(Beginning of SOURCE TEXT)
Who cares about ILAsm or x86 assembly language anyway?

I'm sure a lot of you are wondering why anyone would care about learning ILAsm.  It's not like you ever see it unless you disassemble an application.  ILasm or MSIL is the human readable translation of Microsoft .NET intermediate language.  ILAsm is a lot like classic assembly language.  It is a low level programming language that allows you to write programs one instruction at a time with a very minimal syntax.  I've explained the benefits of learning assembly language in my previous post, Why Learn Assembly Language.  In a nutshell, if you learn .NET at the low level of IL, you will have an understanding of what makes any .NET language tick.  You will have the knowledge to disassemble any .NET binary and debug your software at the instruction level.  

This post is my first tutorial on writing code in ILAsm.  I hope you'll join me and become proficient in this language of kings.  You will have an edge over the competition and it will change the way you look at high level coding.  Enough talking, let us code!

How to compile ILasm

If you are a .NET developer, you most likely have an ILasm compiler on your computer which by the way is appropriately named ILasm.exe.  Simply launch the Visual Studio Command Prompt, navigate to the folder that you create your IL files and issue the following command.

ilasm.exe is fine if you like to write code in notepad and drop out to a command prompt to write your code.  I myself prefer an IDE.  Visual Studio is an amazing IDE but for some reason the people over at Microsoft didn't see it fit to add support for ILasm into the product.  Never fear!  There is a free, open source alternative that is nearly identical to Visual Studio and it allows you to create and compile IL projects with syntax highlighting that works on Linux, Windows, and Mac OSX!  What is this application you ask?

MonoDevelop  

"Hello... World?"

I know, I know, it's a tired, worn out cliche but far be it from me to interrupt the order of the programming gods and illustrate a programming language without starting with the infamous "Hello World!" example.

//import the mscorlib assembly to give us access to Console and other basic classes
.assembly extern mscorlib{}

//define our assembly
.assembly HelloAssembly
{
    //define the version of this assembly
    .ver 1:0:0:0
}

//define the executable module
.module helloworld.exe

//defin our main method
.method static void main() cil managed
{
    //set up the stack.  In ILAsm, all values are placed on the stack and then manipulated.
    //here we will allocate memory for one value to be on the stack at a given time
    .maxstack 1

    //define the main entry point to the application
    .entrypoint

    //load the emphamis phrase on the stack
    ldstr "Hello ILAsm!"
    
    //print the string from the stack to the console
    call void [mscorlib]System.Console::WriteLine(string)

   //return to end the program
   ret

}

If you have never seen asm or ILasm, I can imagine how strange this code snippet may look.  As I've stated before, ILasm is a very cryptic, low level language.  Let's breakdown the application.

We start by importing the mscorlib library which contains much of the base .NET classes.  As the comments state, this library gives us access to the System.Console object.  

Next, we define the assembly for our program.  All .NET executables are called assemblies.  Here we name our assembly as well as set a version number.  After we define our assembly, we define the executable module.  This is required in any ILasm application.
(End of SOURCE TEXT)
TASKS:
#1 Reproduce the stretch of the ILAsm tutorial from "This post is" through "let us code!" word for word.
#2 Write the next part of the ILAsm tutorial, picking up after its final sentence.
The records that follow come from a different source than the ILAsm tutorial.
(Beginning of EXCERPTED RECORDS)
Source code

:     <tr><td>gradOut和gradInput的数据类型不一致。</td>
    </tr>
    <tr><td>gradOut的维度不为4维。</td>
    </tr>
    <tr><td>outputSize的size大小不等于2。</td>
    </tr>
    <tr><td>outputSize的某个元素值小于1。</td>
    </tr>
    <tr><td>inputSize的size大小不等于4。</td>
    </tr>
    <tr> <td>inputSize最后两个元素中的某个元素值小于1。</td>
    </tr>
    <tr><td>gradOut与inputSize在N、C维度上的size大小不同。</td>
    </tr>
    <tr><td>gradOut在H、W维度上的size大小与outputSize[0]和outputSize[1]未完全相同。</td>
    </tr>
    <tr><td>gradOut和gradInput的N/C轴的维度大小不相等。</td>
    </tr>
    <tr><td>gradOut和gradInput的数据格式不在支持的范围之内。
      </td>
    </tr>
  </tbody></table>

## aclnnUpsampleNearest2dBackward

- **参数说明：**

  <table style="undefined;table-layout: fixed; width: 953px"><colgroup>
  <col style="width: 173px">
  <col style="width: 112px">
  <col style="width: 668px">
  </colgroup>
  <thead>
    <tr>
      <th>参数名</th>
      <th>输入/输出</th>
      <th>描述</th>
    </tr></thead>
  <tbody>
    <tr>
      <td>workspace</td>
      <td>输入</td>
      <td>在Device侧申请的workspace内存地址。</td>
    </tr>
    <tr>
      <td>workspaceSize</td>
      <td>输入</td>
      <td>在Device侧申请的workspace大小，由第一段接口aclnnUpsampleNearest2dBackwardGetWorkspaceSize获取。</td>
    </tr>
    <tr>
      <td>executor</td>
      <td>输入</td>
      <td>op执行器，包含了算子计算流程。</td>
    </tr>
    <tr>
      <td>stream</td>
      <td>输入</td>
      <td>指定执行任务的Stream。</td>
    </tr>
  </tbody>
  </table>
(End of EXCERPTED RECORDS)
RESULTS FOR EACH TASK:
#1
This post is my first tutorial on writing code in ILAsm.  I hope you'll join me and become proficient in this language of kings.  You will have an edge over the competition and it will change the way you look at high level coding.  Enough talking, let us code!

#2
Now it's time to define our main method that performs the loading and printing of the string.  We start by defining the maxstack, that is, the maximum number of values that can be held in memory at a given time.  In ILAsm, you push values on the stack, perform operations on the values or use them as parameters to methods.  Since we have a maxstack of one, that means we can have only one piece of data to work with at any given time.  We use ldstr to load a string onto the stack.  If we were to load another string on the stack directly after the first ldstr call, the application will simply push the first value out of memory and the new string will be available to access.

Finally, we call the WriteLine method on the System.Console object and we tell it to use the current string on the stack as it's input source.

 

So now you can load a string onto the stack and display it.  It's pretty interesting, although very limited as well.  How about we work with more than one value?  Let's try adding two numbers!

Sum it up

//reference to mscorlib
.assembly extern mscorlib {}

//define our assembly
.assembly MiniCalculator
{
//the assembly version number
    .ver 1:0:0:0
}

//create the required module
.module MiniCalculator.exe

//define our main method
.method static void main() cil managed
{
    //we plan to work with two integers this time
    .maxstack 2

    //the main entry point to our application 
    .entrypoint
    
    //load a string of instructions on the stack
    ldstr "OK.  Class is in session.  Who can tell the class what is the sum of 2 + 2? That's right, the answer is  "
    
    //display the instructions to the user
    call void [mscorlib]System.Console::Write (string)
    
    //put the number 2 on the stack.  Currently the previously loaded string, and the 
    //number 2 are both on the stack.
    ldc.i4 2
    //when we move another integer to the stack, this pushes the string off
    //now we have two instances of the number 2 on the stack
    ldc.i4 2
    //add will add the two numbers on the stack and store the result     
    add
    //lets tell the computer to look for an int on the stack and print it to the console
    call void [mscorlib]System.Console::Write (int32)
    //return to exit the application
    ret
}

We start the application as before by importing mscorlib, defining our assembly and module, and creating the method to perform our work.  We then load a string on the stack and use Console's WriteLine method to display the string.  We then load two integers onto the stack, pushing the string off of the stack.  We call add whichs adds the two integers and stores the result on the stack.  We use Console's WriteLine once again to display the answer.

This concludes part one of my ILasm tutorial series. Please check back soon for my next installment in which we will tackle data types, loops, and classes!

Until next time..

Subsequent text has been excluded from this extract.